Charles Moore, Vendor of the Week. Photo by J.P. Gritton
Charles Moore pounds the fist of just about everybody he comes across in a friendly salute.
But first and foremost Moore, this week's vendor of the week, is a businessman. A few months ago, Moore was averaging about 200 papers a month.
"Next month, 250," he said. Sure enough.
Last month, he sold 300.
"Next month, 350," he said. Now he averages between 350 and 400 papers a month. Like every capitalist, this week's Vendor of the Week has his eye on growth and the bottom line.
Moore was born in Seattle and lived here until the age of 12, when he was moved to a group home in the Skagit Valley.

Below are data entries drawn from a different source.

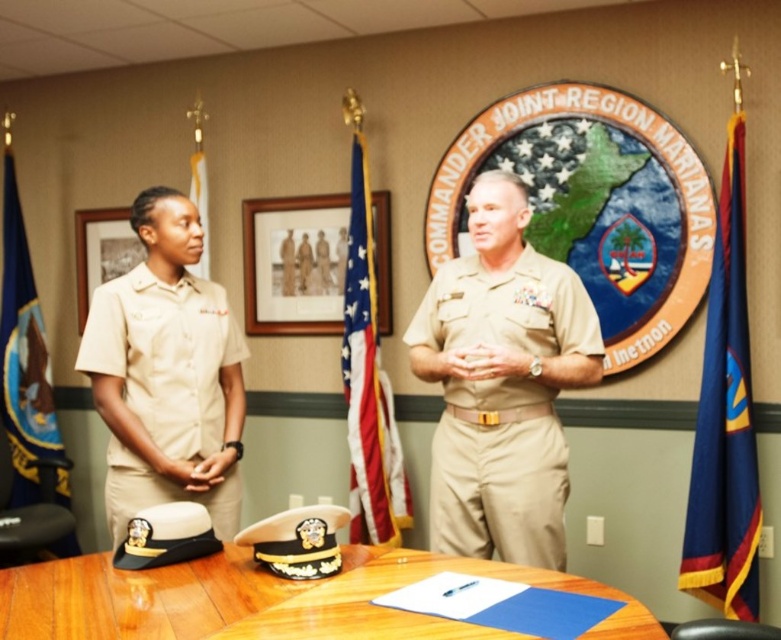
Locate an element on the screen. wooden table at center is located at coordinates (264, 600).

Between point (416, 634) and point (195, 188), which one is positioned behind?

Point (195, 188)

I want to click on wooden table at center, so click(264, 600).

Which is behind, point (540, 557) or point (193, 202)?

The point (193, 202) is behind.

Is point (551, 323) more distant than point (194, 273)?

No.

Describe the element at coordinates (501, 404) in the screenshot. Image resolution: width=781 pixels, height=640 pixels. I see `tan fabric uniform at center` at that location.

I want to click on tan fabric uniform at center, so click(x=501, y=404).

Is point (482, 323) positioned before point (394, 496)?

Yes, point (482, 323) is in front of point (394, 496).

Who is more distant from viewer, (458,385) or (366,298)?

Point (366,298)

Find the location of `tan fabric uniform at center`. tan fabric uniform at center is located at coordinates (501, 404).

"A lot of rules," said Moore of the home where he spent so much of his youth.
"You get released when you're 18. So on midnight of my birthday, I had all my stuff packed and, man, I was out of there," he remembered.
Since then, Moore's worked as a cashier, a cook, and sold the P-I. He spent five years in homeless shelters, but, one day decided he'd had enough.
"Shelters are okay, but you kind of have to work your way out of them," he said. "You sleep really close to people, they kick you out at five in the morning." So he moved into a share-shelter (a kind of supervised studio), and he's been off the streets since.
About two years ago, Moore started selling Real Change, and his sales have risen like a hot stock, a little more each month.
"The paper's done a lot for me," he said. "It helps me deal with people better." Last week, when a heckler told Moore to "quit selling that garbage," he shrugged it off.
"I didn't say anything. I just walked away--what else can you do?"
To the faithful customers at his Second and Seneca turf, Moore says, "Thank you."